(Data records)

—————

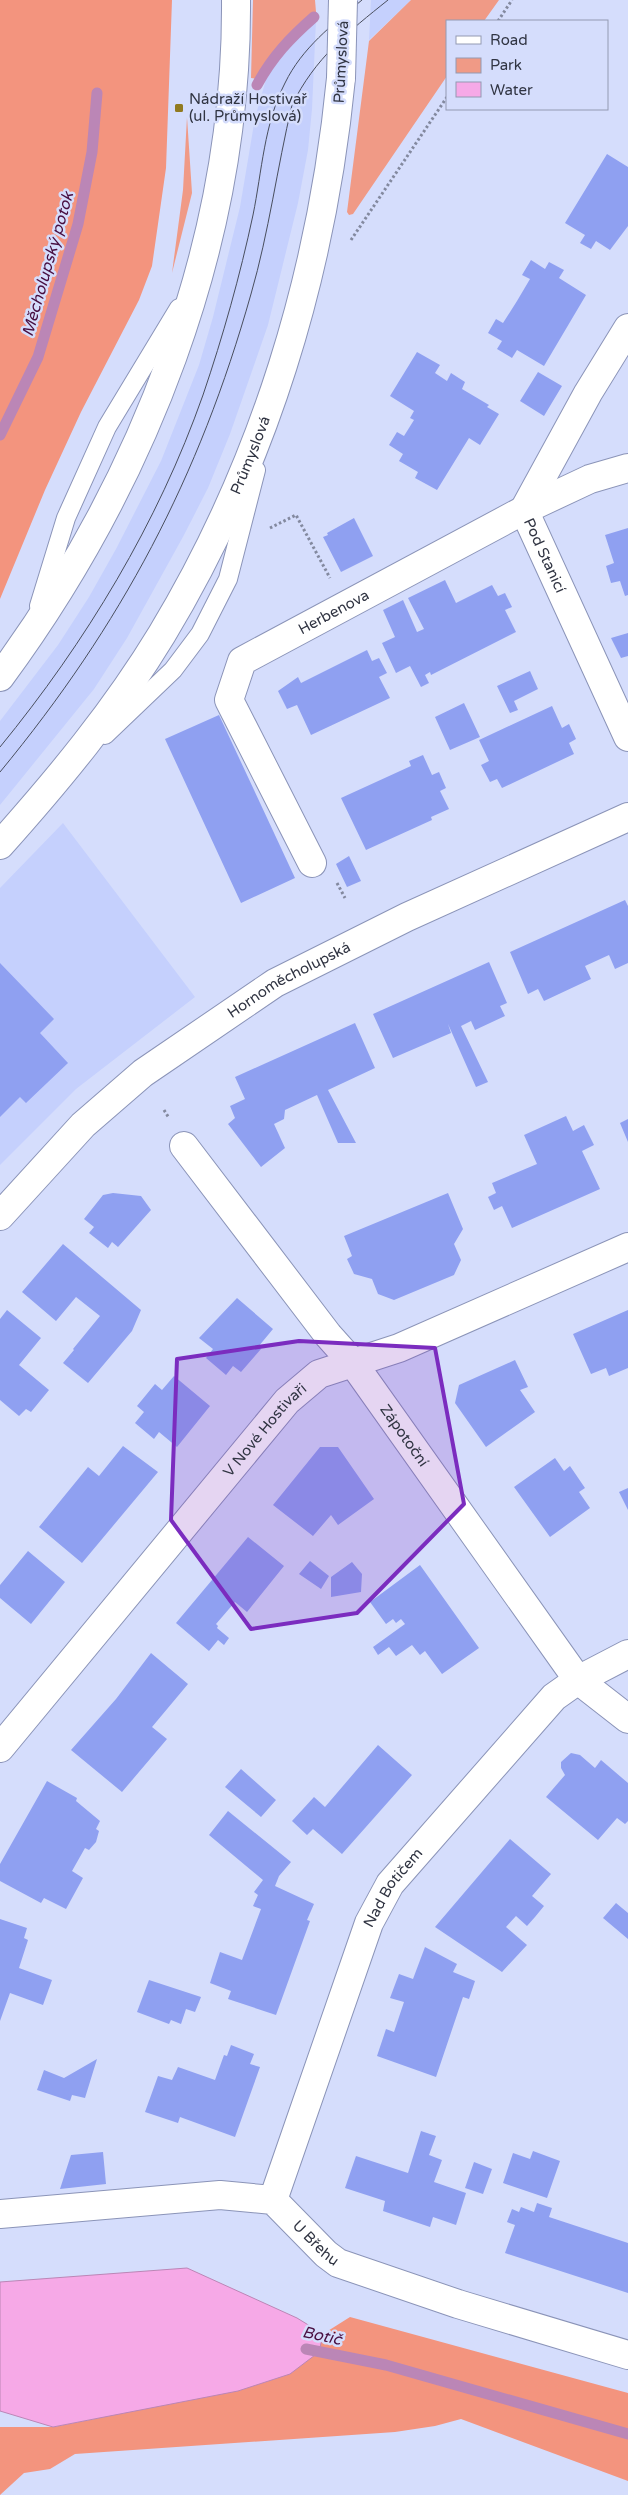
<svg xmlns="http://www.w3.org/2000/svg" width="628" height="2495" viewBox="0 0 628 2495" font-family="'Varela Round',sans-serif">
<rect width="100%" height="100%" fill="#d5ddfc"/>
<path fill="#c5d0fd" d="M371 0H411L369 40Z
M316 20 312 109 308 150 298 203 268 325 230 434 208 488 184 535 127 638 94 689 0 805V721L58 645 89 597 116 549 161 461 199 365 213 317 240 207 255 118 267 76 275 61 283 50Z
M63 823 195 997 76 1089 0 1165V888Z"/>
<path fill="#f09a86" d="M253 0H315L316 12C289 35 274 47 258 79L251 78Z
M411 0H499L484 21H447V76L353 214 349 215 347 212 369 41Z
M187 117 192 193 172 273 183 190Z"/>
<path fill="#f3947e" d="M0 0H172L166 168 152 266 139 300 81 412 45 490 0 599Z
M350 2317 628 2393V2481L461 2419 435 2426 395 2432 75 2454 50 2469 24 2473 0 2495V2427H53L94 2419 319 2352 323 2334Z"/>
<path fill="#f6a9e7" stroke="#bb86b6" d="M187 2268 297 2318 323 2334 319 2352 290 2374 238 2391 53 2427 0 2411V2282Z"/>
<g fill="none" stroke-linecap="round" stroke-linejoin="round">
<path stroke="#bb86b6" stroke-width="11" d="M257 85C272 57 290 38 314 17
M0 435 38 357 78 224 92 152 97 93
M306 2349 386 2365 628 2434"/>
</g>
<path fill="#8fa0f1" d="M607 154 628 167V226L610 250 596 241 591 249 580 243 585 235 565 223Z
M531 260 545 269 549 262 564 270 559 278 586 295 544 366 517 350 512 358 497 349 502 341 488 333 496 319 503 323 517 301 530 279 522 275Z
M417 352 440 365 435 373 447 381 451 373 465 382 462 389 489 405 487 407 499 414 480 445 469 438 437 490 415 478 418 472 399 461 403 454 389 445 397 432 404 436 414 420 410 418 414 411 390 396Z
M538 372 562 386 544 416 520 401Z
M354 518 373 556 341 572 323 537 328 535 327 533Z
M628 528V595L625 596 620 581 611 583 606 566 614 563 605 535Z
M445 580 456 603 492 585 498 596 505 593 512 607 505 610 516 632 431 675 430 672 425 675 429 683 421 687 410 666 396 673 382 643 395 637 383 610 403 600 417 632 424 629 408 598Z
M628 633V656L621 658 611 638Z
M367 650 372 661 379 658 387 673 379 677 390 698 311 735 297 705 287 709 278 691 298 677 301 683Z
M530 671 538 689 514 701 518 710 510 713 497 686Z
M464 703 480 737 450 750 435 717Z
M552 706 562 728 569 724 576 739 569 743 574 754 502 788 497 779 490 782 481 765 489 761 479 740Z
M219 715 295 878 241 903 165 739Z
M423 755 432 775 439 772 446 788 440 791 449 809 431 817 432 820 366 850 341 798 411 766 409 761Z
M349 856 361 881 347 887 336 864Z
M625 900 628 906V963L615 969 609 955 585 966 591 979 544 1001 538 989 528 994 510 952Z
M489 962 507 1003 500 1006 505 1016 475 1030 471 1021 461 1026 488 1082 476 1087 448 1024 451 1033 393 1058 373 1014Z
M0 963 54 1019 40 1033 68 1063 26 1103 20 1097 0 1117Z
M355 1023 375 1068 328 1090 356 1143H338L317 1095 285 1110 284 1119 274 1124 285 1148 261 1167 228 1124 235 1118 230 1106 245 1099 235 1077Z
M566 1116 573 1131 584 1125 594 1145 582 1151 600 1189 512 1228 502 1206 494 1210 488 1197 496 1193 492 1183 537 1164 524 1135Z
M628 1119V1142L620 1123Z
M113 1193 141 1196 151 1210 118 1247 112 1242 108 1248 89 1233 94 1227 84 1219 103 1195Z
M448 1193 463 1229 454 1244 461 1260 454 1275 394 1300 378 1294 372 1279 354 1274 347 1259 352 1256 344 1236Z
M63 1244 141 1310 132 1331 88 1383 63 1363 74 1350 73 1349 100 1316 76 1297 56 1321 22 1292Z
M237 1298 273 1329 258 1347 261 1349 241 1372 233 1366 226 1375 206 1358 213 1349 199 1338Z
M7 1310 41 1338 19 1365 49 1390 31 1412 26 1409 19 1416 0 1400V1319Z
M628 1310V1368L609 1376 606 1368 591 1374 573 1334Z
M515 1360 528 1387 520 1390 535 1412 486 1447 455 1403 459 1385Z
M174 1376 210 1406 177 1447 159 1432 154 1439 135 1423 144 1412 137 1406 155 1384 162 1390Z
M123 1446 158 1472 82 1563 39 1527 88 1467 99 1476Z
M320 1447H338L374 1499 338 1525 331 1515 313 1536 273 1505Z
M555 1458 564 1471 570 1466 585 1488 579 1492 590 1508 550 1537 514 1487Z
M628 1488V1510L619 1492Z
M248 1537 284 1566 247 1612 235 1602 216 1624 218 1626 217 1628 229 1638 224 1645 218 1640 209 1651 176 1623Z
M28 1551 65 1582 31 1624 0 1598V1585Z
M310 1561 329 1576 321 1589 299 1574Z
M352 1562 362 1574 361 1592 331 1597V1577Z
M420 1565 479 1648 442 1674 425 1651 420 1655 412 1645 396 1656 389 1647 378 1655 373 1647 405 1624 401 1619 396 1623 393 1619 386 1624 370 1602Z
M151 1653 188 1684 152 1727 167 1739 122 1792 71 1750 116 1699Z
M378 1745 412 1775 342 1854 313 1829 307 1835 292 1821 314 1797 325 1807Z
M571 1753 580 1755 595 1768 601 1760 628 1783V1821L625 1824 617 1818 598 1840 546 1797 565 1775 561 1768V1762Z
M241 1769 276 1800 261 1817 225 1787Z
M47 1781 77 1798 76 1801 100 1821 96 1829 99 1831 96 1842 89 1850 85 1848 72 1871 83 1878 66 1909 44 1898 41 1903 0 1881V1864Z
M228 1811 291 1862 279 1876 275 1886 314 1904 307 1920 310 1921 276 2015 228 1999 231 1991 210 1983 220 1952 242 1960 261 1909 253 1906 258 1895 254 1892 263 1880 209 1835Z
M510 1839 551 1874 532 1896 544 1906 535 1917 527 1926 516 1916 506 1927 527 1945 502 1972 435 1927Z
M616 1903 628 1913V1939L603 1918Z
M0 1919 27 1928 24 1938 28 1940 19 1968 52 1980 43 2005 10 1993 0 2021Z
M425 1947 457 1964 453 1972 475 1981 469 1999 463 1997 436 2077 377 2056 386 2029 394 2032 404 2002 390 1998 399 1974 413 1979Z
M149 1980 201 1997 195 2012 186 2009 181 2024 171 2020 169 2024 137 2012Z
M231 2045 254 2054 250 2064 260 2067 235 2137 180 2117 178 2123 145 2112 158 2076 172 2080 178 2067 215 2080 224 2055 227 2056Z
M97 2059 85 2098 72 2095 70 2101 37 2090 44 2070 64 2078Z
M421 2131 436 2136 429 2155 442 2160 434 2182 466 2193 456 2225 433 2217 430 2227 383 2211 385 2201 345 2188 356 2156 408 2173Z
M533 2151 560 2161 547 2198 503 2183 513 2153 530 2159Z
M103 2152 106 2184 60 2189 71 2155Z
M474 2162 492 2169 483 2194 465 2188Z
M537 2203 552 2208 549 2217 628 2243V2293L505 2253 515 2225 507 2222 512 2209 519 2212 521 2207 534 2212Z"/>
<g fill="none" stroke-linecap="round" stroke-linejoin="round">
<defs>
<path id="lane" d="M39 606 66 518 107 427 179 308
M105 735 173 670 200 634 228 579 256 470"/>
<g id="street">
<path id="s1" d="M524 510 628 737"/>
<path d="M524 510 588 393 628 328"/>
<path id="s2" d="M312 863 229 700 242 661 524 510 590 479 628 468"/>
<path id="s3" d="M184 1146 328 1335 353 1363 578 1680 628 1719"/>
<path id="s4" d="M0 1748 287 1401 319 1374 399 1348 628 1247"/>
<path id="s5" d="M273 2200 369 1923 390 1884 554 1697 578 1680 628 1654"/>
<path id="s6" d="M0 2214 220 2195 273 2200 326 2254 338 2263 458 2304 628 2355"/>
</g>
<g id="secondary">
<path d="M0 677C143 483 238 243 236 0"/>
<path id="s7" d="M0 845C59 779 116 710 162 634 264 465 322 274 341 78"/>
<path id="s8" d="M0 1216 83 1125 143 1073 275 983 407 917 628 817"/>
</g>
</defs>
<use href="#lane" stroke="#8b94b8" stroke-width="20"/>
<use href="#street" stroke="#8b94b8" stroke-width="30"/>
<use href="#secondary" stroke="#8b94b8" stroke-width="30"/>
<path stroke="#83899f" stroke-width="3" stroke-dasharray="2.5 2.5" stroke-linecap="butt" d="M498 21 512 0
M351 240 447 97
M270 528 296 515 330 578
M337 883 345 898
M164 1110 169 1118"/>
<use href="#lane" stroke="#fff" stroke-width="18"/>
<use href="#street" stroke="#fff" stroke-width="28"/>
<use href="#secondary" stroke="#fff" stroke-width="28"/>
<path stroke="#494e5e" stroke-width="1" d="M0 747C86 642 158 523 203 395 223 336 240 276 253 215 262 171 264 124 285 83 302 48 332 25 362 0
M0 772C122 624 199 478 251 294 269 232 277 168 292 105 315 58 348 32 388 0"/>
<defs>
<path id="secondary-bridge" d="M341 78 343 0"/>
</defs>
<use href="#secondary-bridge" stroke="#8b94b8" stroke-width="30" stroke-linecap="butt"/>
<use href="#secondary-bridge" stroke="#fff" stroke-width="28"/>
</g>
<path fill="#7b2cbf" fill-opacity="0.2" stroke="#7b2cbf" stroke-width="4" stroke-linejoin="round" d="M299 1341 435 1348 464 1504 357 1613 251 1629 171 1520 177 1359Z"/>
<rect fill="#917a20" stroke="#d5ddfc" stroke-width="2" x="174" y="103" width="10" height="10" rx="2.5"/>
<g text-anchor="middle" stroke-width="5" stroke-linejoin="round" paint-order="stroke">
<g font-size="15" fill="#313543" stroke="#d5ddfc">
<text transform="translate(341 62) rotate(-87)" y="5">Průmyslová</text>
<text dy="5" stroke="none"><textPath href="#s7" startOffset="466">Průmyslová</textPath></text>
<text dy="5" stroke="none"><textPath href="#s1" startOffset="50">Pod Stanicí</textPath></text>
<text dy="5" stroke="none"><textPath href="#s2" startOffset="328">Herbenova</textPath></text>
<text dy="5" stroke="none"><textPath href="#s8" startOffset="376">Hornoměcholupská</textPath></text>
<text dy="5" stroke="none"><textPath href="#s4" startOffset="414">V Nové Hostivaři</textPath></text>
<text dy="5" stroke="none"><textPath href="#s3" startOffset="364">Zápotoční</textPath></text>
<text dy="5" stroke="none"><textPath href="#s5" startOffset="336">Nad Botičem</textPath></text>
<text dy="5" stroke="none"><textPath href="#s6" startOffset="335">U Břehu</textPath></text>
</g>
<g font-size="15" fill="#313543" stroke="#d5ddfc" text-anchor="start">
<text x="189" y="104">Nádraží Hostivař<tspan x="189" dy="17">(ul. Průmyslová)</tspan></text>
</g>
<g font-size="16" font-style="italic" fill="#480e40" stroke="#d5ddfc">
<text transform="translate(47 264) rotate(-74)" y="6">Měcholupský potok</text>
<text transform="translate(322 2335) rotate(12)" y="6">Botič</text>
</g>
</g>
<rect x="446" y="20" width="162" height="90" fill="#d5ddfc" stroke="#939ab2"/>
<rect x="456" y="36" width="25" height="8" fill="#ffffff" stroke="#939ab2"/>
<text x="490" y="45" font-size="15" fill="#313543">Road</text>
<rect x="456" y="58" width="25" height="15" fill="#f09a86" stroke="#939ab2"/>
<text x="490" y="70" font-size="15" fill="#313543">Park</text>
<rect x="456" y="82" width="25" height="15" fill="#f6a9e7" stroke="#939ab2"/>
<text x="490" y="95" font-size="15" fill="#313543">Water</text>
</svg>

—————

Return, with no change at all, every line in the entries above from the line containing "M489 962 507" through the line containing "M113 1193 141".

* [Reply to the exercise]:
M489 962 507 1003 500 1006 505 1016 475 1030 471 1021 461 1026 488 1082 476 1087 448 1024 451 1033 393 1058 373 1014Z
M0 963 54 1019 40 1033 68 1063 26 1103 20 1097 0 1117Z
M355 1023 375 1068 328 1090 356 1143H338L317 1095 285 1110 284 1119 274 1124 285 1148 261 1167 228 1124 235 1118 230 1106 245 1099 235 1077Z
M566 1116 573 1131 584 1125 594 1145 582 1151 600 1189 512 1228 502 1206 494 1210 488 1197 496 1193 492 1183 537 1164 524 1135Z
M628 1119V1142L620 1123Z
M113 1193 141 1196 151 1210 118 1247 112 1242 108 1248 89 1233 94 1227 84 1219 103 1195Z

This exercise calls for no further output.